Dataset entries
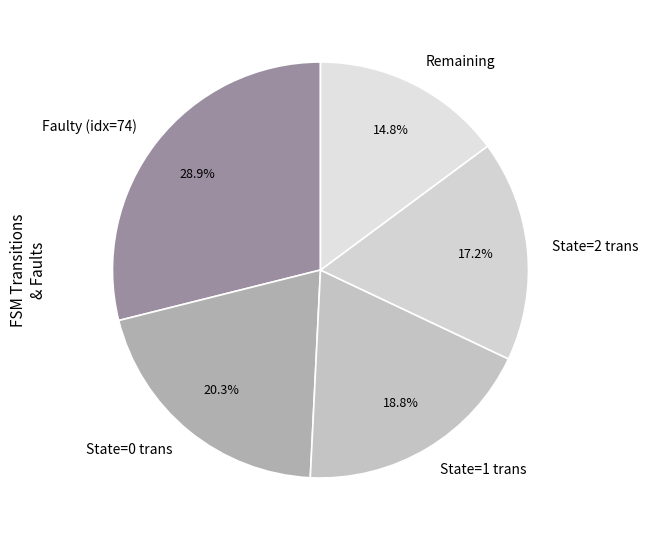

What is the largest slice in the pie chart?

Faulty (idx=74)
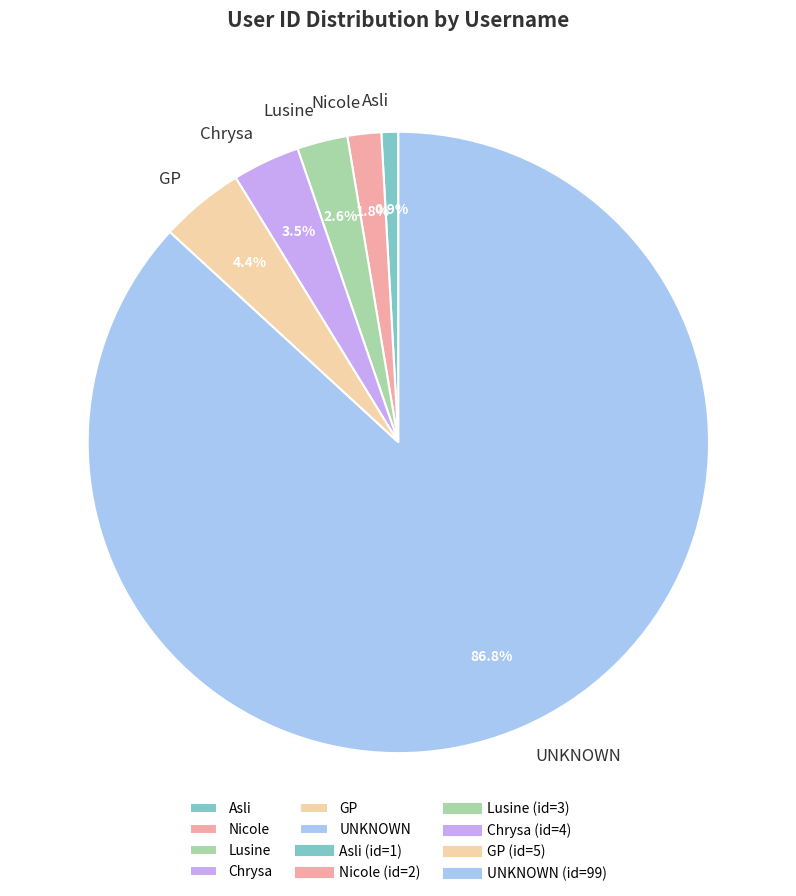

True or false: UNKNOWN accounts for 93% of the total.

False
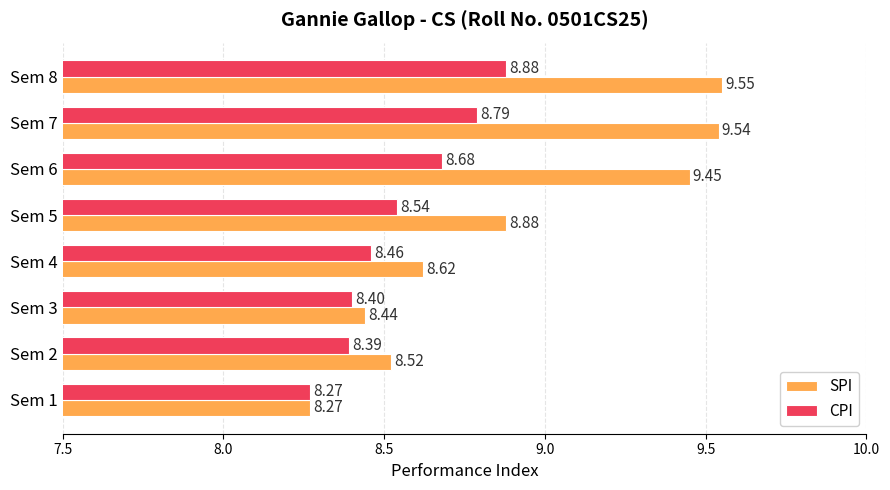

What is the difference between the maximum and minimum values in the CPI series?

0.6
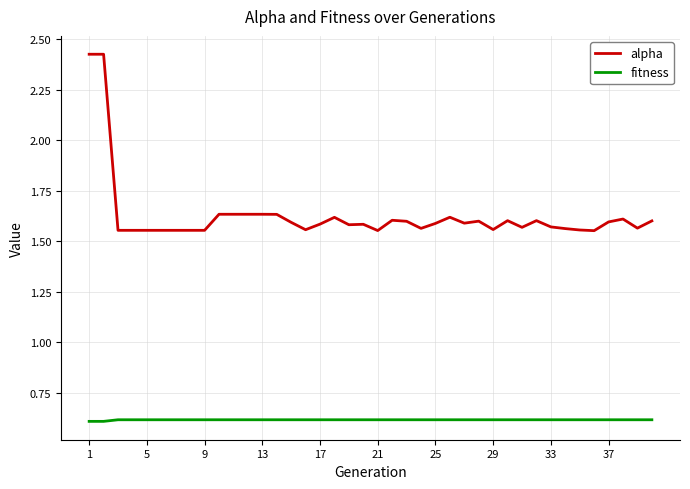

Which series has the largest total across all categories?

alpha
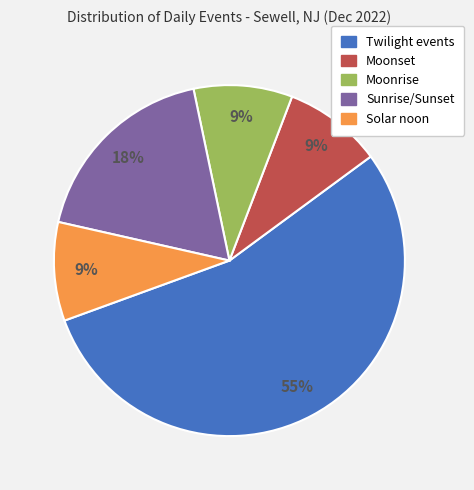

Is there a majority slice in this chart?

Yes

→ WHAT IS EXPECTED: Can you write out all of the material again with "chart" swapped for "graph" and nothing else changed? Leave out the picture lines.

→ OUTPUT FOR THIS TASK:
What is the largest slice in the pie graph?

Faulty (idx=74)

True or false: UNKNOWN accounts for 93% of the total.

False

What is the difference between the maximum and minimum values in the CPI series?

0.6

Which series has the largest total across all categories?

alpha

Is there a majority slice in this graph?

Yes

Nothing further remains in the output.